- EXCERPTED PASSAGE:
......

Larry Conrad is once again knocking down technological barriers between rival universities.
Conrad, the vice chancellor for information technology, is reviving an old partnership with Marc Hoit, vice chancellor for information technology at N.C. State University, on a collaboration between the two schools’ new information technology programs.
The collaboration will share support staff and business practices, could save hundreds of thousands of dollars and might allow UNC to benefit from N.C. State’s experience with new software.
The shared software will manage significant aspects of life at the two schools, including financial reporting and human resources.
Conrad and Hoit have experience with intercollegiate partnerships as vice chancellors for information technology at Florida State University and the University of Florida, respectively, where they worked together on a similar collaboration that also used PeopleSoft, the new technology being implemented at UNC.
“These are very complex systems; they’re very complex to implement,” Conrad said.
But he’s not worried about working with Hoit.
“Frankly, we trust each other,” Conrad added.
The two universities are collaborating on the financial and human resource portions of their programs while keeping the student services components separate.
The partnership comes at a convenient time for both schools. UNC is just beginning to implement the PeopleSoft software as ConnectCarolina, a new integrated administrative system.
N.C. State has been using PeopleSoft for almost 12 years, and is updating to the newest version of the software.
Conrad said both sides will benefit from the collaboration by contributing what each side is most prepared to give.
“They’re going to invest more people, we’re going to invest more money,” Conrad said.
Conrad said UNC has been saving money to implement PeopleSoft since 2007, while N.C. State already has a staff in place managing its PeopleSoft software.

......

- WORK INSTRUCTION 1:
Name every university mentioned in the article on the UNC and N.C. State technology partnership.
- WORK INSTRUCTION 2:
According to the article on the UNC and N.C. State technology partnership, how long has N.C. State been using PeopleSoft?

- RECORDED INFORMATION:

......

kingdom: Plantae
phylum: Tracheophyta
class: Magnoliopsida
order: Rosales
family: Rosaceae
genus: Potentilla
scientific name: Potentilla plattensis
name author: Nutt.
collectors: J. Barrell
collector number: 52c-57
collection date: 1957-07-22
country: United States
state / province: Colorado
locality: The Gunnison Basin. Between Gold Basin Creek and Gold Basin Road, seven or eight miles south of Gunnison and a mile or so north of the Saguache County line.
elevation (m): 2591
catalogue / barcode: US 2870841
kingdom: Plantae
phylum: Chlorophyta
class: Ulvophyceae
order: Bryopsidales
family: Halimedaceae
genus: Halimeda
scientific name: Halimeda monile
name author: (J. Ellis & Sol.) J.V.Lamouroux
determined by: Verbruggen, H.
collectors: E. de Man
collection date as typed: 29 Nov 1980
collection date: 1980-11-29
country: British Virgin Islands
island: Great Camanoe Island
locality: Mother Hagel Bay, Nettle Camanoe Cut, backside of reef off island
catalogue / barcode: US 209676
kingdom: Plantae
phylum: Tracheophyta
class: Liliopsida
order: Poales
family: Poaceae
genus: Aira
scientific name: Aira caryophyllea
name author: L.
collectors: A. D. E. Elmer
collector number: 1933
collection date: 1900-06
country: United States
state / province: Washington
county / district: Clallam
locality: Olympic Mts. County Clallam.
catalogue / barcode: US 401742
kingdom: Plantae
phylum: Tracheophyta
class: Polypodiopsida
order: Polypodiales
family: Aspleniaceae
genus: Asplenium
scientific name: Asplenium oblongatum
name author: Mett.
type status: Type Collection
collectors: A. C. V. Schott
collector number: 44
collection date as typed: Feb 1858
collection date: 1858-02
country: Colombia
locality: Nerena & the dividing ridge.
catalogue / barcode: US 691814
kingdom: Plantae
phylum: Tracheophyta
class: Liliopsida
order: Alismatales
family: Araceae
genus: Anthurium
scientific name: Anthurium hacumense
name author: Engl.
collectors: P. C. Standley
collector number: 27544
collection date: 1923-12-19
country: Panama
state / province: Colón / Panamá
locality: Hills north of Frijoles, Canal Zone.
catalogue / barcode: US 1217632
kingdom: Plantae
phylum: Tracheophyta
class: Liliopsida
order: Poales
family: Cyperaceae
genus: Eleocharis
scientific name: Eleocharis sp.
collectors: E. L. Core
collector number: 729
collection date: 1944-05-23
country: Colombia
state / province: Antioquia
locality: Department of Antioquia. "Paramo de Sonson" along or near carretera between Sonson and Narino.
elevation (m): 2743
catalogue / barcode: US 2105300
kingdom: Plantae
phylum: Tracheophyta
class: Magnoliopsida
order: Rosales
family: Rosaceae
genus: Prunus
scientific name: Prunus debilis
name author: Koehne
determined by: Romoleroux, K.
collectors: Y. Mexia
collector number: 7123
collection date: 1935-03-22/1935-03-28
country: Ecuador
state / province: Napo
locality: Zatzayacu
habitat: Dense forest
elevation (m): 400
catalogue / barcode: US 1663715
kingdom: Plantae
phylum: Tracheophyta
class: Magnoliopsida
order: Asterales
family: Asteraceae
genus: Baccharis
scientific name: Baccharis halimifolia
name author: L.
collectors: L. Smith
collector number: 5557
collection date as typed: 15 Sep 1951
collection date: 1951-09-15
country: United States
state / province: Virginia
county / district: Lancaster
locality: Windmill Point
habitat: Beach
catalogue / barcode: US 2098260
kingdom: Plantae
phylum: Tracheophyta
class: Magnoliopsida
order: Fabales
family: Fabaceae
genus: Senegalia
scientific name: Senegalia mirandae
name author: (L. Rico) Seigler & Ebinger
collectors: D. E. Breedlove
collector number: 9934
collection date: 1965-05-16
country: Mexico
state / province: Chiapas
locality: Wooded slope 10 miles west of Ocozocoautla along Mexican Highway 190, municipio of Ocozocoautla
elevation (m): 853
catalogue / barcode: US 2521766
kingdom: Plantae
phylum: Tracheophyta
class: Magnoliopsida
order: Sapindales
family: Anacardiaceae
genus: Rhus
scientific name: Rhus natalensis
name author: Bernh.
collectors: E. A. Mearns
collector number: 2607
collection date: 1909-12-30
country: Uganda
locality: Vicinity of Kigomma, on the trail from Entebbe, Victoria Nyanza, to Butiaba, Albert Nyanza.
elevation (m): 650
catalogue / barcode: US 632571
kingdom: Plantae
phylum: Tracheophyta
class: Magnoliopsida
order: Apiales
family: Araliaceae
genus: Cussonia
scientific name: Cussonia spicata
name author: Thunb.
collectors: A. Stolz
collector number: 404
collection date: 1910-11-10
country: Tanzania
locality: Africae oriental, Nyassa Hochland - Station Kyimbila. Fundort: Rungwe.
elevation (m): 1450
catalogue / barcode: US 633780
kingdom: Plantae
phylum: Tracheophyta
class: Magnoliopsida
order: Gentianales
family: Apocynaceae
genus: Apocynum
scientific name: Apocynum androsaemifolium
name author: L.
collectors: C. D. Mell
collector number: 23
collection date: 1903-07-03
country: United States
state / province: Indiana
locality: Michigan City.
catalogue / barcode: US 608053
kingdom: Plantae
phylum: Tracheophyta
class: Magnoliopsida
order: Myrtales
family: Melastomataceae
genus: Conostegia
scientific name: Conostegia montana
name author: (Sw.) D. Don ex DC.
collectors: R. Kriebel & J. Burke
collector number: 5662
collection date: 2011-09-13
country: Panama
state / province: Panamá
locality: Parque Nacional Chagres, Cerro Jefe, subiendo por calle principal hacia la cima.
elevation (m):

......

- EXERCISE OUTPUT 1:
UNC, N.C. State University, Florida State University, University of Florida

- EXERCISE OUTPUT 2:
Almost 12 years.